> [About this exercise]:
Give again, word for word, each line below starting at the one that contains "src, 4: 2 -> 3" and ending at the one that contains "cap, 10: 1120 -> none".

> [Records supplied]:
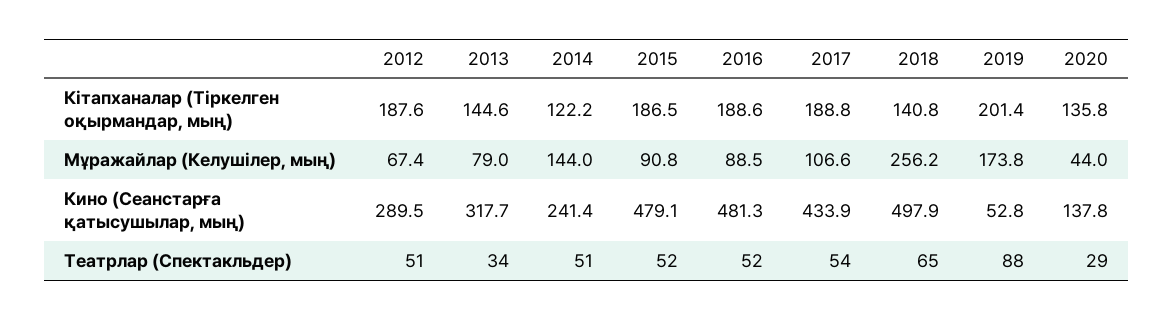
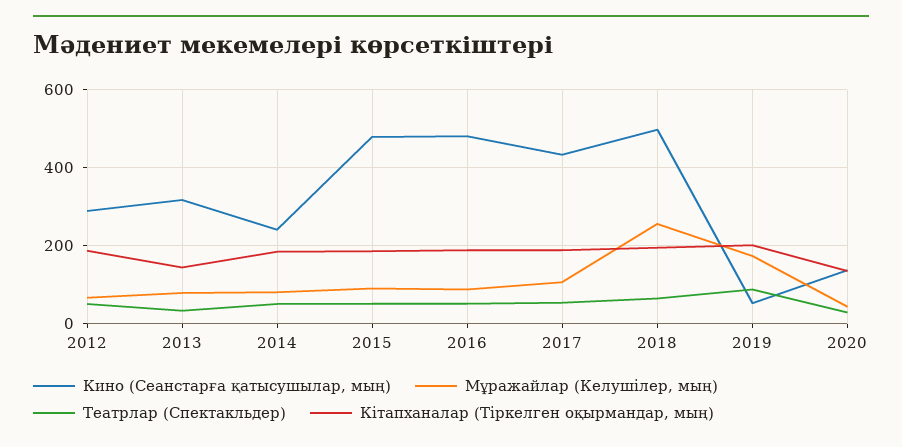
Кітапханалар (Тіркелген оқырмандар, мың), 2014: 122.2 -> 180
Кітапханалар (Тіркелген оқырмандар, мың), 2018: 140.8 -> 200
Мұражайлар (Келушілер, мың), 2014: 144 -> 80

--

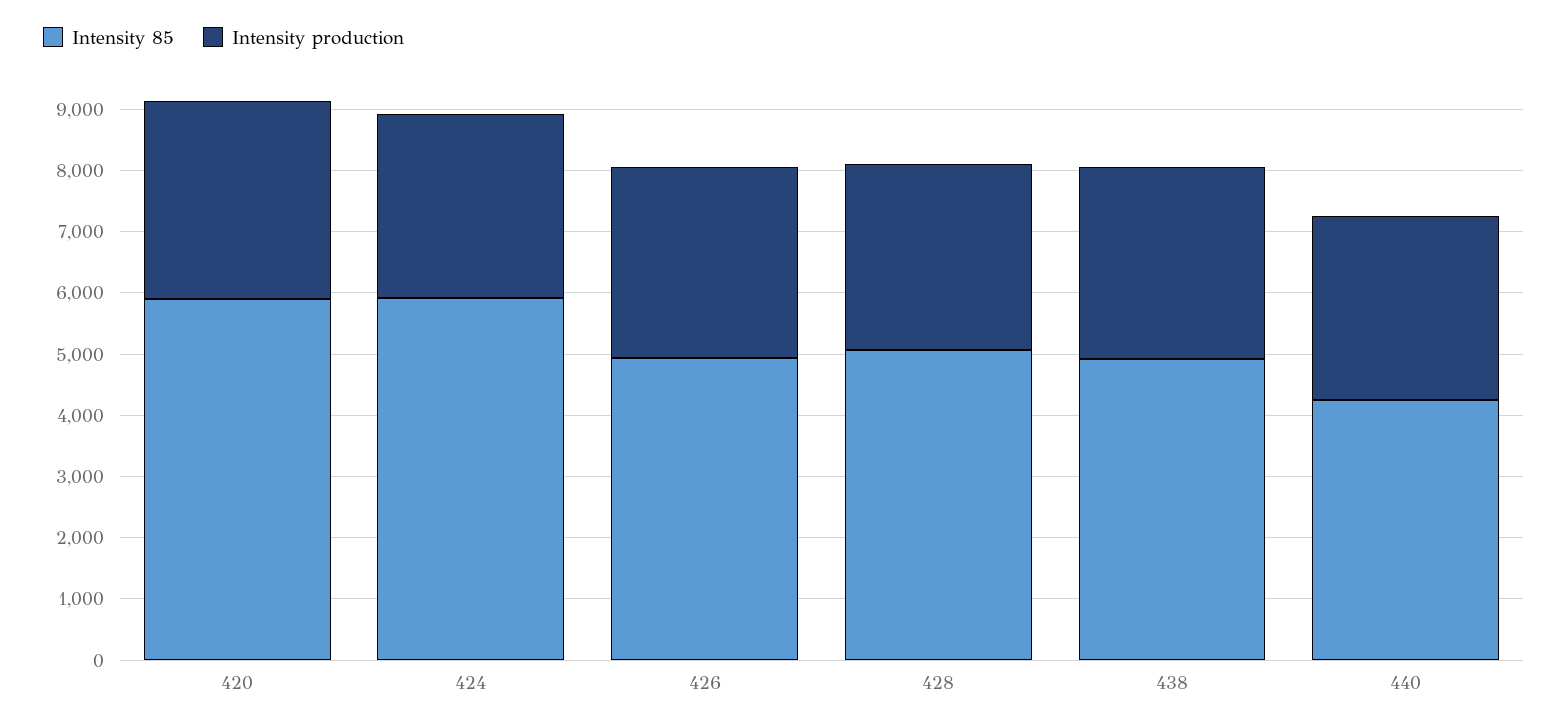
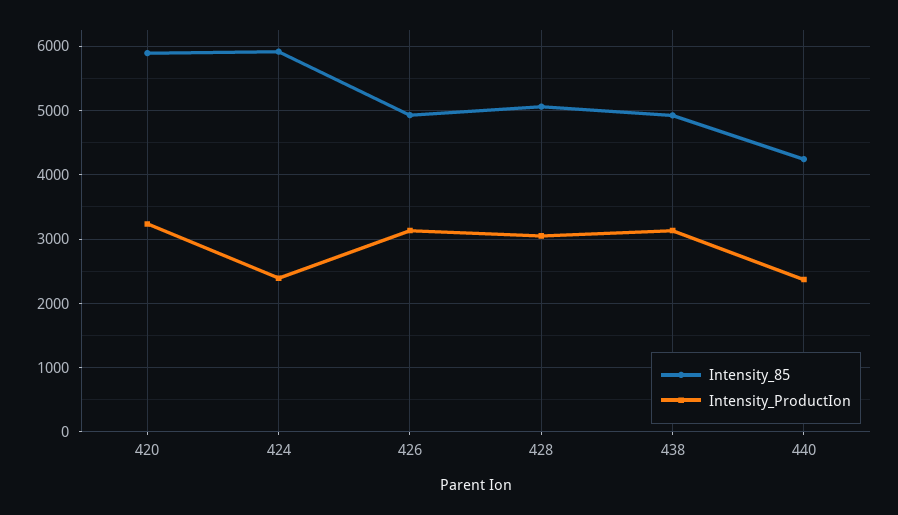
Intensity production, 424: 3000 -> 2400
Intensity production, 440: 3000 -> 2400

---

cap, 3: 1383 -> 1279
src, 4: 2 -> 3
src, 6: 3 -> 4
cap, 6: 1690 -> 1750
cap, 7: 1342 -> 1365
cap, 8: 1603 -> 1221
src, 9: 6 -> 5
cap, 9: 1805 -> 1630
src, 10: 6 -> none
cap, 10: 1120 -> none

> [Exercise response]:
src, 4: 2 -> 3
src, 6: 3 -> 4
cap, 6: 1690 -> 1750
cap, 7: 1342 -> 1365
cap, 8: 1603 -> 1221
src, 9: 6 -> 5
cap, 9: 1805 -> 1630
src, 10: 6 -> none
cap, 10: 1120 -> none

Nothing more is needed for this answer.